PLANT PHYSIOLOGY , Vol 115, Issue 2 727-736, Copyright © 1997 by American Society of Plant Biologists
|
BIOCHEMISTRY AND ENZYMOLOGY |
L-myo-lnositol 1-Phosphate Synthase from Plant Sources (Characteristics of the Chloroplastic and Cytosolic Enzymes)
A. RayChaudhuri, N. C. Hait, S. Dasgupta, T. J. Bhaduri, R. Deb and A. L. Majumder
Biochemistry Laboratory, Department of Botany, Bose Institute, 93/1, Acharya Prafulla Chandra Road, Calcutta 700009, India
L-myo-inositol 1-phosphate synthase (EC 5.5.1.4) from cyanobacterial
(Spirulina platensis), algal (Euglena gracilis), and higher plant (Oryza
sativa, Vigna radiata) sources was purified to electrophoretic homogeneity,
biochemically characterized, and compared. Both chloroplastic and cytosolic
forms of the enzyme were detected in E. gracilis, O. sativa, and V.

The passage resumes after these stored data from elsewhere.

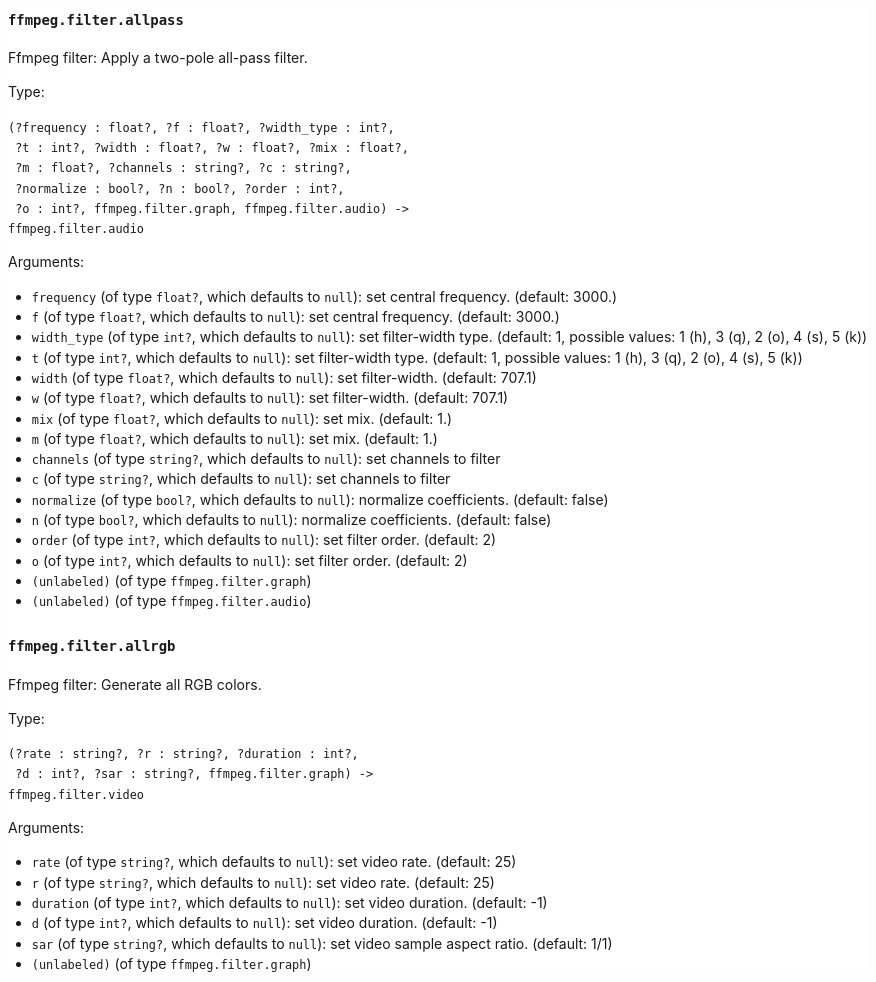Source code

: ### `ffmpeg.filter.allpass`

Ffmpeg filter: Apply a two-pole all-pass filter.

Type:
```
(?frequency : float?, ?f : float?, ?width_type : int?,
 ?t : int?, ?width : float?, ?w : float?, ?mix : float?,
 ?m : float?, ?channels : string?, ?c : string?,
 ?normalize : bool?, ?n : bool?, ?order : int?,
 ?o : int?, ffmpeg.filter.graph, ffmpeg.filter.audio) ->
ffmpeg.filter.audio
```

Arguments:

- `frequency` (of type `float?`, which defaults to `null`): set central frequency. (default: 3000.)
- `f` (of type `float?`, which defaults to `null`): set central frequency. (default: 3000.)
- `width_type` (of type `int?`, which defaults to `null`): set filter-width type. (default: 1, possible values: 1 (h), 3 (q), 2 (o), 4 (s), 5 (k))
- `t` (of type `int?`, which defaults to `null`): set filter-width type. (default: 1, possible values: 1 (h), 3 (q), 2 (o), 4 (s), 5 (k))
- `width` (of type `float?`, which defaults to `null`): set filter-width. (default: 707.1)
- `w` (of type `float?`, which defaults to `null`): set filter-width. (default: 707.1)
- `mix` (of type `float?`, which defaults to `null`): set mix. (default: 1.)
- `m` (of type `float?`, which defaults to `null`): set mix. (default: 1.)
- `channels` (of type `string?`, which defaults to `null`): set channels to filter
- `c` (of type `string?`, which defaults to `null`): set channels to filter
- `normalize` (of type `bool?`, which defaults to `null`): normalize coefficients. (default: false)
- `n` (of type `bool?`, which defaults to `null`): normalize coefficients. (default: false)
- `order` (of type `int?`, which defaults to `null`): set filter order. (default: 2)
- `o` (of type `int?`, which defaults to `null`): set filter order. (default: 2)
- `(unlabeled)` (of type `ffmpeg.filter.graph`)
- `(unlabeled)` (of type `ffmpeg.filter.audio`)

### `ffmpeg.filter.allrgb`

Ffmpeg filter: Generate all RGB colors.

Type:
```
(?rate : string?, ?r : string?, ?duration : int?,
 ?d : int?, ?sar : string?, ffmpeg.filter.graph) ->
ffmpeg.filter.video
```

Arguments:

- `rate` (of type `string?`, which defaults to `null`): set video rate. (default: 25)
- `r` (of type `string?`, which defaults to `null`): set video rate. (default: 25)
- `duration` (of type `int?`, which defaults to `null`): set video duration. (default: -1)
- `d` (of type `int?`, which defaults to `null`): set video duration. (default: -1)
- `sar` (of type `string?`, which defaults to `null`): set video sample aspect ratio. (default: 1/1)
- `(unlabeled)` (of type `ffmpeg.filter.graph`)
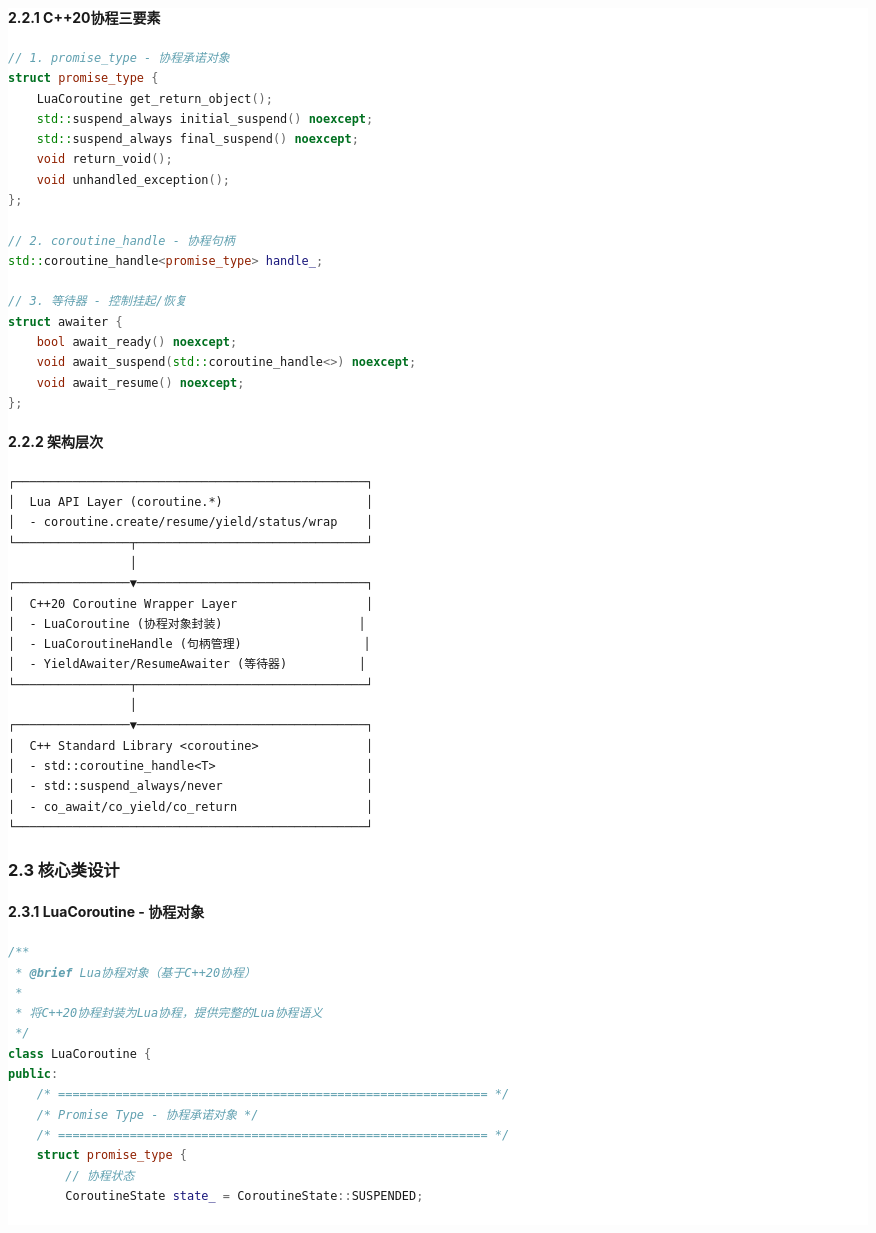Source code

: #### 2.2.1 C++20协程三要素

```cpp
// 1. promise_type - 协程承诺对象
struct promise_type {
    LuaCoroutine get_return_object();
    std::suspend_always initial_suspend() noexcept;
    std::suspend_always final_suspend() noexcept;
    void return_void();
    void unhandled_exception();
};

// 2. coroutine_handle - 协程句柄
std::coroutine_handle<promise_type> handle_;

// 3. 等待器 - 控制挂起/恢复
struct awaiter {
    bool await_ready() noexcept;
    void await_suspend(std::coroutine_handle<>) noexcept;
    void await_resume() noexcept;
};
```

#### 2.2.2 架构层次

```
┌─────────────────────────────────────────────────┐
│  Lua API Layer (coroutine.*)                    │
│  - coroutine.create/resume/yield/status/wrap    │
└────────────────┬────────────────────────────────┘
                 │
┌────────────────▼────────────────────────────────┐
│  C++20 Coroutine Wrapper Layer                  │
│  - LuaCoroutine (协程对象封装)                   │
│  - LuaCoroutineHandle (句柄管理)                 │
│  - YieldAwaiter/ResumeAwaiter (等待器)          │
└────────────────┬────────────────────────────────┘
                 │
┌────────────────▼────────────────────────────────┐
│  C++ Standard Library <coroutine>               │
│  - std::coroutine_handle<T>                     │
│  - std::suspend_always/never                    │
│  - co_await/co_yield/co_return                  │
└─────────────────────────────────────────────────┘
```

### 2.3 核心类设计

#### 2.3.1 LuaCoroutine - 协程对象

```cpp
/**
 * @brief Lua协程对象（基于C++20协程）
 * 
 * 将C++20协程封装为Lua协程，提供完整的Lua协程语义
 */
class LuaCoroutine {
public:
    /* ============================================================ */
    /* Promise Type - 协程承诺对象 */
    /* ============================================================ */
    struct promise_type {
        // 协程状态
        CoroutineState state_ = CoroutineState::SUSPENDED;
        
```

radiata, whereas only the cytosolic form was detected in
streptomycin-bleached or chloroplastic mutants of E. gracilis and in S.
platensis. Both the chloroplastic and cytosolic forms from different
sources could be purified following the same three-step chromatographic
protocol. L-myo-inositol 1-phosphate synthases purified from these
different sources do not differ significantly with respect to biochemical
and kinetic parameters except for the molecular mass of the chloroplastic
and cytosolic native holoenzymes, which appear to be homotetrameric and
homotrimeric associations of their constituent subunits, respectively.
Monovalent and divalent cations, sugar alcohols, and sugar phosphates are
inhibitory to the enzyme activity. N-ethylmaleimide inhibition of synthase
activity could be protected by the combined presence of the substrate
glucose-6-phosphate and cofactor NAD+. Antibody raised against the
cytosolic enzyme from E. gracilis immunoprecipitates and cross-reacts with
both chloroplastic and cytosolic forms from the other sources studied.